私は遠くに行く旅が大好きだった。飛行機や新幹線に乗って、好きなところを自由に巡っていた。
社会人になって人間関係の大変さや仕事への責任感など、今までにないストレスを感じるようになった。日頃の嫌なことや仕事を一切考えず、現実逃避の様な感覚で旅行をするのが楽しみだった。
しかし、今の世の中は旅をするということさえも窮屈になってきてしまった。なかなか自由に出かけられないことがストレスだった。そんな私は自分の旅行欲に限界を感じていた。

疲れがたまった休日。ふと春の日差しに誘われて…

春が近づくころ、仕事で他県への異動が決まった。
新しい場所への楽しみもあったが、不安や寂しさも感じた。
休日の荷造り中、あまりの荷物の多さに嫌気が差していた時、ふとベランダを見た。外は快晴で春の心地よい日差しが部屋に入ってくる。

あーあ、もう気分転換したい。

と思った。
思い立ったら即行動。何も考えずに携帯と財布だけを手に持ち、アウターを着て外に出た。
とにかく電車に乗ってどこかに行きたかった。最寄りの駅までの道のりで、さてどこに行こうと考えた。ふと朝のニュースでみた満開の桜を思い出した。
よし、桜を見に行こう。
ちょうど仙台でも見頃の時期だった。近場で思いついたところがあった。

ひとまず深呼吸。心が一気に軽くなるのを感じた

最寄りから地下鉄で行けるので電車に乗り込む。降りる駅は大町西公園。西公園は仙台駅から徒歩30分ほどで着く大きな公園だ。約200本の桜の木があり、花見スポットとしてお昼から夜まで大賑わいの場所である。夜は桜の木に提灯がぶら下がる。いくつもの屋台の看板が光り、花見の賑わいを盛り上げている。

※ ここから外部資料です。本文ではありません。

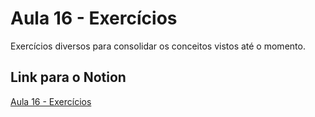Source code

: # Aula 16 - Exercícios

Exercícios diversos para consolidar os conceitos vistos até o momento.

## Link para o Notion

[Aula 16 - Exercícios](https://jgabsx.notion.site/Aula-16-Exerc-cios-1039eafe7a5f80d38eadea5ec369eb09?pvs=74)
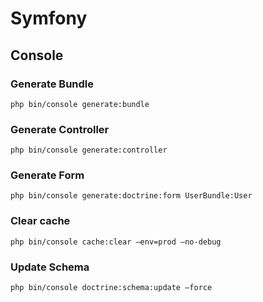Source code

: # Symfony

## Console

### Generate Bundle
`php bin/console generate:bundle`

### Generate Controller
`php bin/console generate:controller`

### Generate Form
`php bin/console generate:doctrine:form UserBundle:User`

### Clear cache
`php bin/console cache:clear –env=prod –no-debug`

### Update Schema
`php bin/console doctrine:schema:update –force`

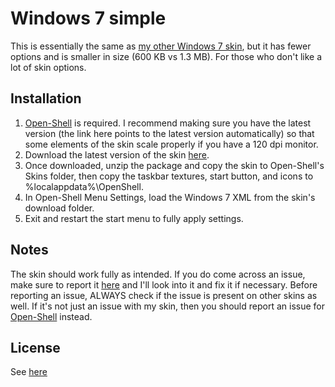 # Windows 7 simple
This is essentially the same as [my other Windows 7 skin](https://github.com/Win761/Windows-7-skin), but it has fewer options and is smaller in size (600 KB vs 1.3 MB). For those who don't like a lot of skin options.
## Installation
1. [Open-Shell](https://github.com/Open-Shell/Open-Shell-Menu/releases/latest) is required. I recommend making sure you have the latest version (the link here points to the latest version automatically) so that some elements of the skin scale properly if you have a 120 dpi monitor.
2. Download the latest version of the skin [here](https://github.com/Win761/Windows-7-simple/releases/latest/).
3. Once downloaded, unzip the package and copy the skin to Open-Shell's Skins folder, then copy the taskbar textures, start button, and icons to %localappdata%\OpenShell.
4. In Open-Shell Menu Settings, load the Windows 7 XML from the skin's download folder.
5. Exit and restart the start menu to fully apply settings.

## Notes
The skin should work fully as intended. If you do come across an issue, make sure to report it [here](https://github.com/Win761/Windows-7-simple/issues) and I'll look into it and fix it if necessary. Before reporting an issue, ALWAYS check if the issue is present on other skins as well. If it's not just an issue with my skin, then you should report an issue for [Open-Shell](https://github.com/Open-Shell/Open-Shell-Menu/issues) instead.
## License
See [here](https://github.com/Win761/Windows-7-skin#what-you-can-do-with-this)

大町西公園駅を出ると、目の前に大きな交差点が見えてくる。この駅に降りるのは初めてだった。周りを見渡すと高いビルがいくつかあり、街の中心地に近いのがわかる。見たことのない風景を目にするとどこかに旅行に来た気分になる。
交差点を渡ると大きな公園が見えてくる。櫻岡大神宮という神社があり、その横を通って歩いて行くと綺麗なピンク色が見えてきた。この時期に来たのは約10年ぶりだ。

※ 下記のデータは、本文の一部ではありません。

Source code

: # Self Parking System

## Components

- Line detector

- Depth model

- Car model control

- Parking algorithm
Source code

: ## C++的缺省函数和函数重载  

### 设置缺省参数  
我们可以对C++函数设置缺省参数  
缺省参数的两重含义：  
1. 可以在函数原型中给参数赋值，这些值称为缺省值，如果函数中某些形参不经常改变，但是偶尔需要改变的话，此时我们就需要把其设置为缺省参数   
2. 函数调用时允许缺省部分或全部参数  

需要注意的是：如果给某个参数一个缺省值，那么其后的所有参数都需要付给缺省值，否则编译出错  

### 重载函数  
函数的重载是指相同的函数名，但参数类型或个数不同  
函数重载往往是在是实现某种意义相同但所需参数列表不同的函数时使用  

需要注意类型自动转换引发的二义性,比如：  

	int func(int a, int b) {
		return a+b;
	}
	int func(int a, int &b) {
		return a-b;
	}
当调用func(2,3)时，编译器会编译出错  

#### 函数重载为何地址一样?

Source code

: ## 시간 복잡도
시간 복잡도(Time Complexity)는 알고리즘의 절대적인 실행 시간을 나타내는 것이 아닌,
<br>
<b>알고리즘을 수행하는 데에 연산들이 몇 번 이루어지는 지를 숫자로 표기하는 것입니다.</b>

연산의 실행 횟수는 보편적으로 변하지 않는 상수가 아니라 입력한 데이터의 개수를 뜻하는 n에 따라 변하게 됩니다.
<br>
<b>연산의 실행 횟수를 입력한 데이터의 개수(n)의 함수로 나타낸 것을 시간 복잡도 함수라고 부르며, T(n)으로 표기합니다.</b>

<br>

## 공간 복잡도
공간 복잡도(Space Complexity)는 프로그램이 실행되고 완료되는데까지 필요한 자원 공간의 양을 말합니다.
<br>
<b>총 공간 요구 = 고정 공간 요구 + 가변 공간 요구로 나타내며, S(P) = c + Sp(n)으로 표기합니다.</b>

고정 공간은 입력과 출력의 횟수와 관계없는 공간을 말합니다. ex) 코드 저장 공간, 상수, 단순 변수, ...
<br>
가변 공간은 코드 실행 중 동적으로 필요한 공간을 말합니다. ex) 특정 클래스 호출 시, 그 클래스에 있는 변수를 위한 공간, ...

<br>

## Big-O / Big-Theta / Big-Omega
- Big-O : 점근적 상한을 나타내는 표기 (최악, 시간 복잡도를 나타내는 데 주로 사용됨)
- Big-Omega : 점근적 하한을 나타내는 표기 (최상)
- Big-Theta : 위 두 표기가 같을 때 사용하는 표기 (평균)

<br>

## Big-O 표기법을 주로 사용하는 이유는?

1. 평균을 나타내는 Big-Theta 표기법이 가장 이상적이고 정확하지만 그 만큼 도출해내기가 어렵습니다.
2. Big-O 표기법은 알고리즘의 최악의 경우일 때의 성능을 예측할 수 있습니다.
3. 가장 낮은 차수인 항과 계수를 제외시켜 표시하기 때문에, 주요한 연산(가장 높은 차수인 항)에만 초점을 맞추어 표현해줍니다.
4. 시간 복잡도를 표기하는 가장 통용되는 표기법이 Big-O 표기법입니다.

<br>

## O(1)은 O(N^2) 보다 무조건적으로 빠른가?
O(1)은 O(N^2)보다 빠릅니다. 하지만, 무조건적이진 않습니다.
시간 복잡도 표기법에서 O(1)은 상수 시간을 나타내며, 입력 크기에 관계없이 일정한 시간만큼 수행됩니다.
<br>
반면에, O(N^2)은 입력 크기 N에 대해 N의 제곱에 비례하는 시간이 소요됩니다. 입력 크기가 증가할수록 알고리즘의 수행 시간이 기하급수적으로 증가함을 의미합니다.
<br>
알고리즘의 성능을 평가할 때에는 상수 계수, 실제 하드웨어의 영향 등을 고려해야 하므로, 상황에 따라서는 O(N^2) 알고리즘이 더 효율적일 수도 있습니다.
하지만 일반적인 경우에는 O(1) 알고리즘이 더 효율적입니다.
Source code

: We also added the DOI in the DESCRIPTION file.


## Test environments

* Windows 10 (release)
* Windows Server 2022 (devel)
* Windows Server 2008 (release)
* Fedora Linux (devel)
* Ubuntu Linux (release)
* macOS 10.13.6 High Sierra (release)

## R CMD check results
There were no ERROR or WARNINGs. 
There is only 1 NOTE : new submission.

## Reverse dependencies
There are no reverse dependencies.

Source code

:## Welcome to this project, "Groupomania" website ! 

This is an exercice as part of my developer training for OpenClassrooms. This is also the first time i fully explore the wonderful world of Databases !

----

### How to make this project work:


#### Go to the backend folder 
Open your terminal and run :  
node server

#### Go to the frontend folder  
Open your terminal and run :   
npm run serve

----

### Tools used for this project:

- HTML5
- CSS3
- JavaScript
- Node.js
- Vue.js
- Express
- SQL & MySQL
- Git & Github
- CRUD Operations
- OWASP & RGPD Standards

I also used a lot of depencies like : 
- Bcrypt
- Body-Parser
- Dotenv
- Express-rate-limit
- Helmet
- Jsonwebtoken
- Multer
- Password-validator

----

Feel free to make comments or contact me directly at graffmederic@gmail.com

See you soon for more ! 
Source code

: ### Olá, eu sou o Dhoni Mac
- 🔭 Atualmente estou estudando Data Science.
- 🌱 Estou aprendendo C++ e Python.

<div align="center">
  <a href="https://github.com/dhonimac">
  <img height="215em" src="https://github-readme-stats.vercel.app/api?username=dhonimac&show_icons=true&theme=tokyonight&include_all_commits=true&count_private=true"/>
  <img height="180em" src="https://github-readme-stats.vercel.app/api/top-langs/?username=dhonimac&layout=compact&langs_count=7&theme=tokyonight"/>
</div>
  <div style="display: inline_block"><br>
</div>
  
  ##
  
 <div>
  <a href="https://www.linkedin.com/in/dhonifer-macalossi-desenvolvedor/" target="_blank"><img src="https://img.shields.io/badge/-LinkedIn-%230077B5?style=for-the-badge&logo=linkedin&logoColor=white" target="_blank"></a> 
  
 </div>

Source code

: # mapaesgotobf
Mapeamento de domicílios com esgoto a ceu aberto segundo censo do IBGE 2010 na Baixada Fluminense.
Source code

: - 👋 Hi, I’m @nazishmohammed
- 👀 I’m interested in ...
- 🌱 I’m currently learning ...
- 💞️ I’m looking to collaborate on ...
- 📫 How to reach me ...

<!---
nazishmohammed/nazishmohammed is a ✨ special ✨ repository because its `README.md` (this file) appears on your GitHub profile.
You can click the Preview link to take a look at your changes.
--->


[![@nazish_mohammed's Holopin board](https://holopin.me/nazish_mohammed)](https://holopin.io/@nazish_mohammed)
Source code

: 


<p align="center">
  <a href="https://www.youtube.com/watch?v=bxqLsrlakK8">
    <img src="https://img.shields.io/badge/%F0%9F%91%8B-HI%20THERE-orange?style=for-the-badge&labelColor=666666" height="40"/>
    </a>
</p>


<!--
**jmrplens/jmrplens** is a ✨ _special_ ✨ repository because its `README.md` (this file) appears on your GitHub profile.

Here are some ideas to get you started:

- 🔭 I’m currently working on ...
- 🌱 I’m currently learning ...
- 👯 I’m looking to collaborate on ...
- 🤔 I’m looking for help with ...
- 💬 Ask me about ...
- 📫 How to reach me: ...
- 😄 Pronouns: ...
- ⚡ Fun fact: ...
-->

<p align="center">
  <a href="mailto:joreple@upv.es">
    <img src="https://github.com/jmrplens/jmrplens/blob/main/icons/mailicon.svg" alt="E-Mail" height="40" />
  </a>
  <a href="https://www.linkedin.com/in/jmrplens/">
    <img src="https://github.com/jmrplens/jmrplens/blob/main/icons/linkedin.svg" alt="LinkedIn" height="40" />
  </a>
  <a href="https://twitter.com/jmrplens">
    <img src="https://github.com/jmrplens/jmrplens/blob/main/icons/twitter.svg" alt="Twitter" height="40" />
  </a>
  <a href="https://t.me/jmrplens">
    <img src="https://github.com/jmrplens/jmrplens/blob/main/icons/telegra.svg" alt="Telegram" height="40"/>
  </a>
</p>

公園の入り口に着いた時、満開の桜たちが出迎えてくれた。あまりの豪快な咲き方に思わず立ち止まってしまった。
ここでひとまず深呼吸。心地いい日差しを感じながら、春らしい草木の香りが全身に満ちていく。日頃の疲れや荷造りに苛立ちを感じていた心が、一気に軽くなる気がした。

この時にしか聞けなかった音、目にすることができなかった光景

少し公園を歩いてみる。ここ2年、花見が禁止されていたため人もまばらで静かだ。
桜の木の下に行くと、緑の草の上に小さなピンクの花びらがパラパラ風に乗って落ちていく。青い空に満開の桜、この時期にしか見れない美しい景色だ。
耳を澄ますと桜の葉がかさかさと擦れる音がまた心地いい。いつもなら、花見客の賑わいの音で掻き消されていただろう。

いま、この時にしか聞けなかった音。この場所にこんなにも綺麗な桜が沢山あることも実際に来なければ知らないままだった。またここに来たいと思った。
そのまま公園をぐるっと一周し桜を堪能した後、駅の方へ向かった。そのまま帰るのも勿体無いと思い、駅周辺を探索してみた。
小さな路地や大きなビル、コーヒーショップから香るコーヒーの香り。おしゃれなインテリアのお店から流れる音楽。目、耳、鼻、全身を使って歩いてみる。
全てが新鮮でいい気分転換になった。

なかなか遠出ができないこの世の中で、わたしは小さな旅をする事ができた。美しい景色も案外近くにあるものだ。
知らない場所へ行く、見たことのない景色を見る。心の余裕がなくなったとき、ちょっとした息抜きの方法。
散歩も小さな旅へと変えることができるのだ。